### What you are asked to do
In the copy, leave out the pictures and repeat all records exactly.

━━━━━━━━━━

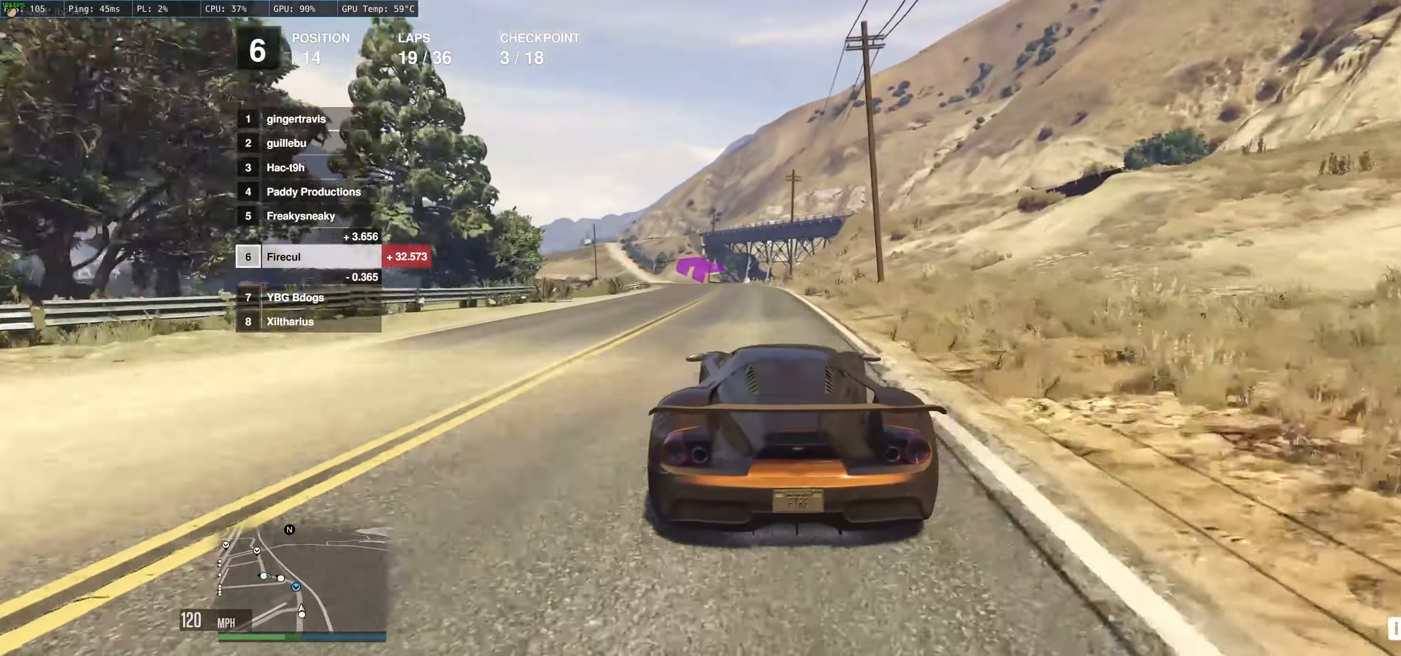
{"buttons": ["R2"], "left_stick": "center", "right_stick": "center", "events": [[183, "left_stick", "left"], [500, "left_stick", "center"]]}
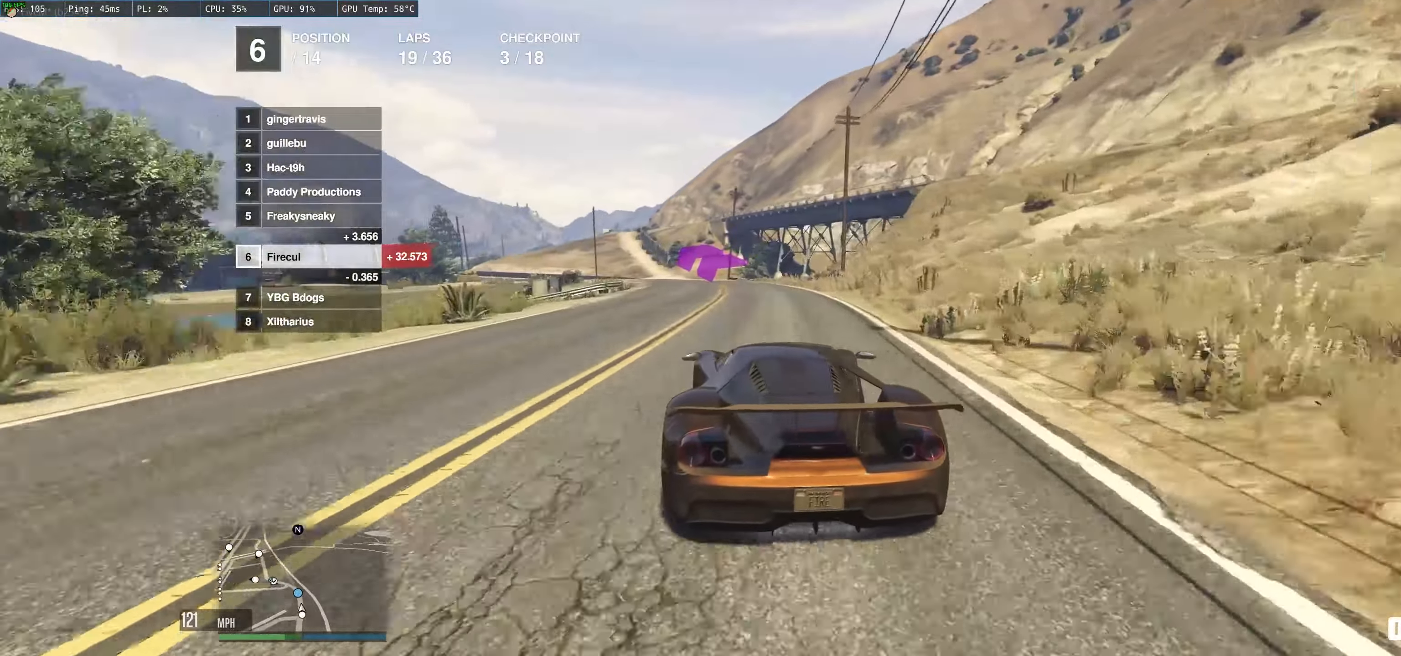
{"buttons": ["R2"], "left_stick": "center", "right_stick": "center", "events": [[100, "left_stick", "left"], [500, "left_stick", "center"]]}
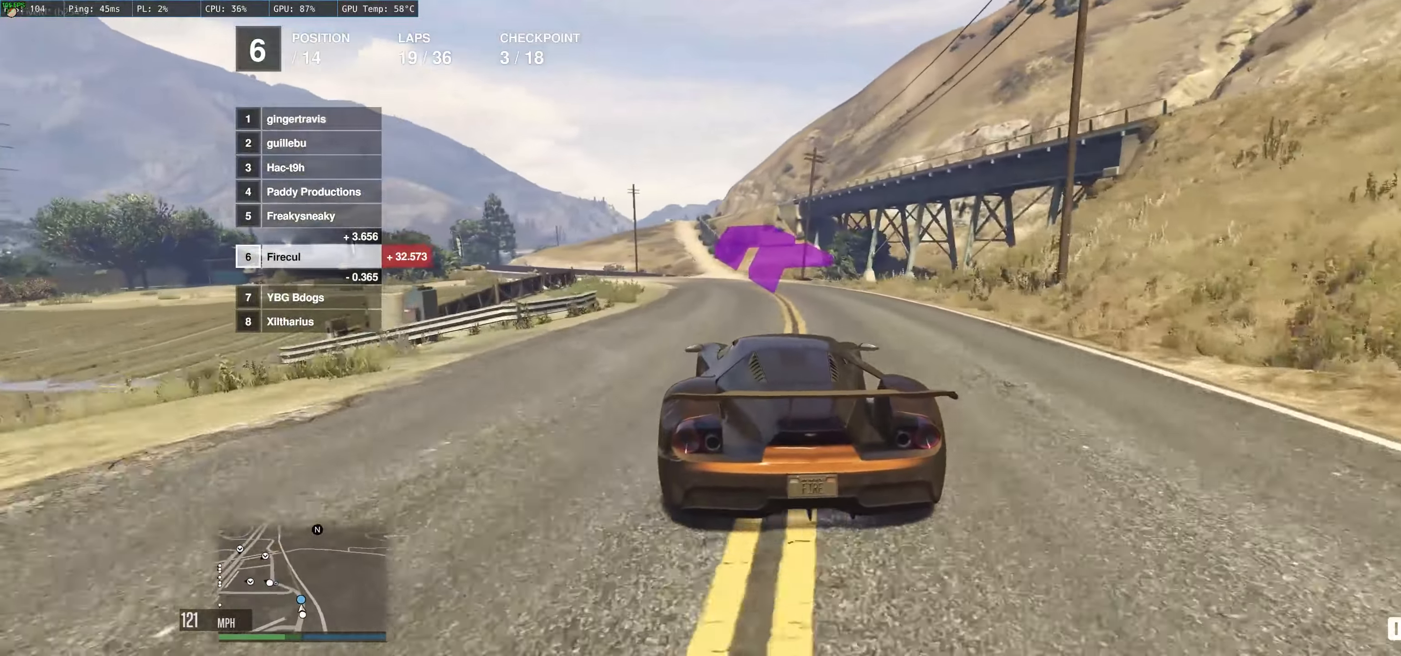
{"buttons": ["R2"], "left_stick": "left", "right_stick": "center", "events": [[50, "left_stick", "left"]]}
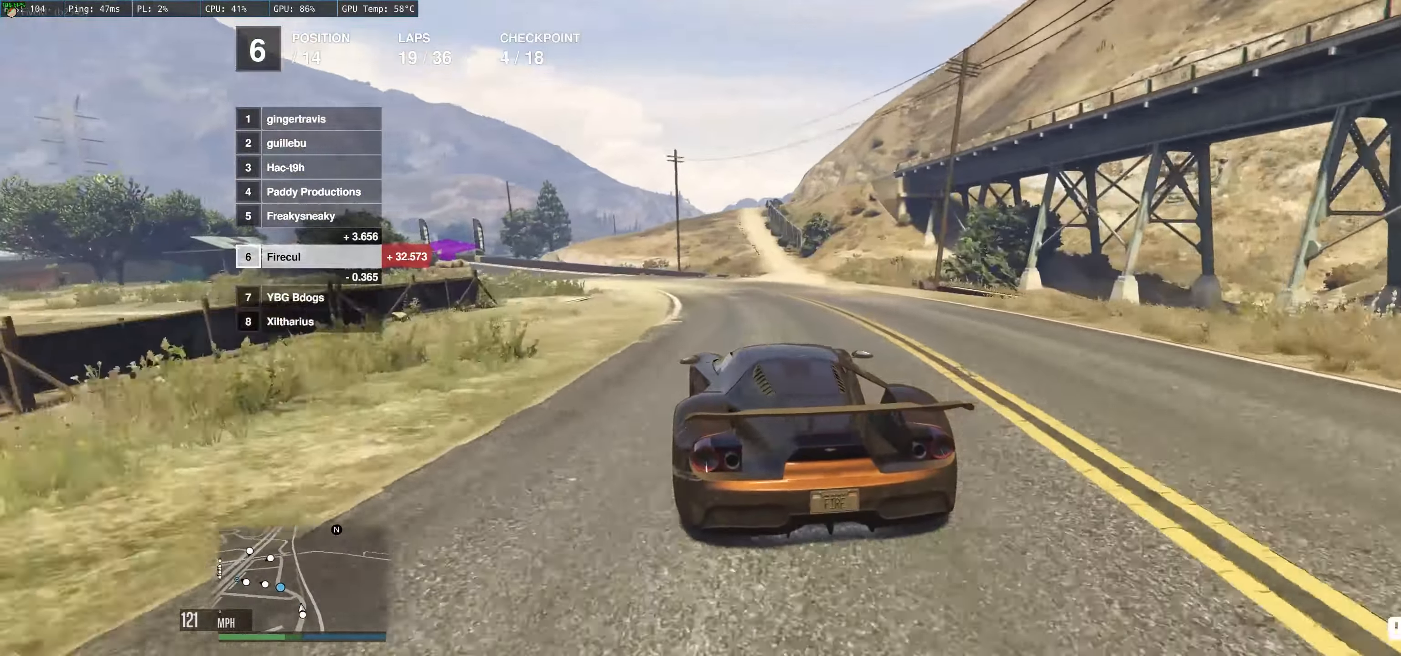
{"buttons": ["R2"], "left_stick": "center", "right_stick": "center", "events": [[500, "left_stick", "center"]]}
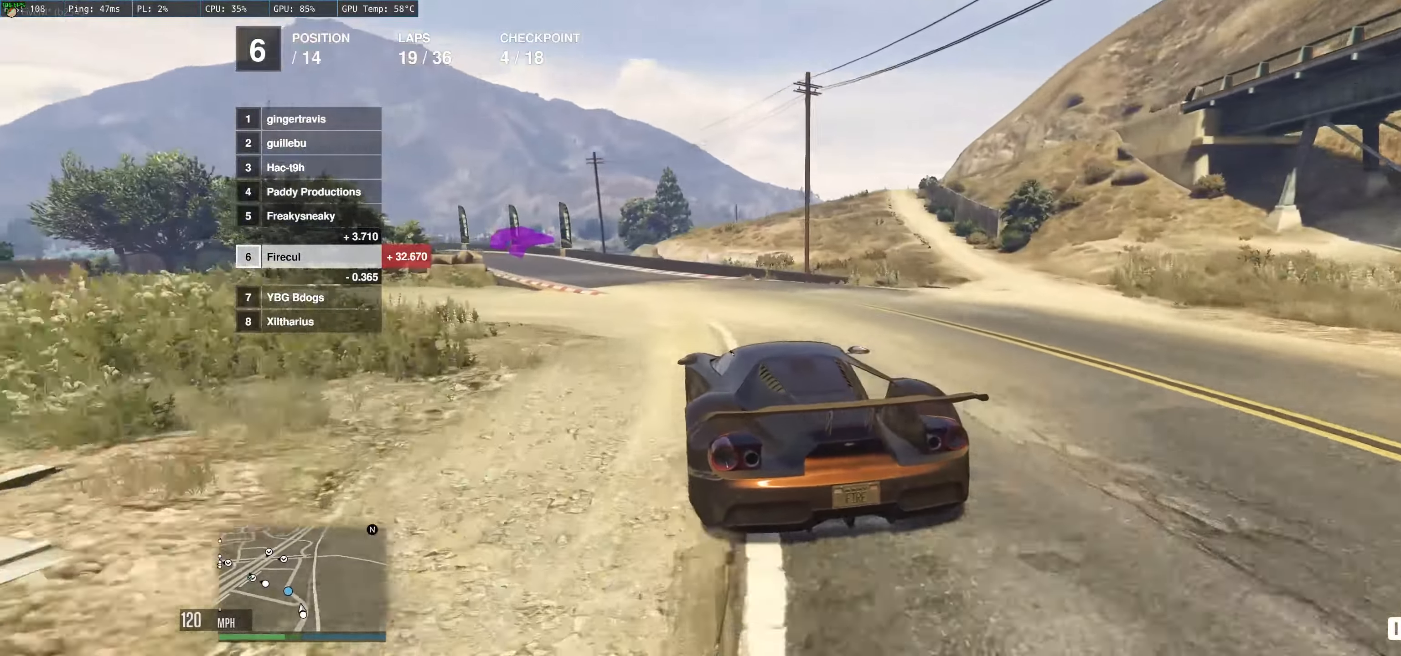
{"buttons": ["R2"], "left_stick": "up-left", "right_stick": "center", "events": [[50, "left_stick", "left"], [433, "left_stick", "up-left"]]}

━━━━━━━━━━

### Task output
{"buttons": ["R2"], "left_stick": "center", "right_stick": "center", "events": [[183, "left_stick", "left"], [500, "left_stick", "center"]]}
{"buttons": ["R2"], "left_stick": "center", "right_stick": "center", "events": [[100, "left_stick", "left"], [500, "left_stick", "center"]]}
{"buttons": ["R2"], "left_stick": "left", "right_stick": "center", "events": [[50, "left_stick", "left"]]}
{"buttons": ["R2"], "left_stick": "center", "right_stick": "center", "events": [[500, "left_stick", "center"]]}
{"buttons": ["R2"], "left_stick": "up-left", "right_stick": "center", "events": [[50, "left_stick", "left"], [433, "left_stick", "up-left"]]}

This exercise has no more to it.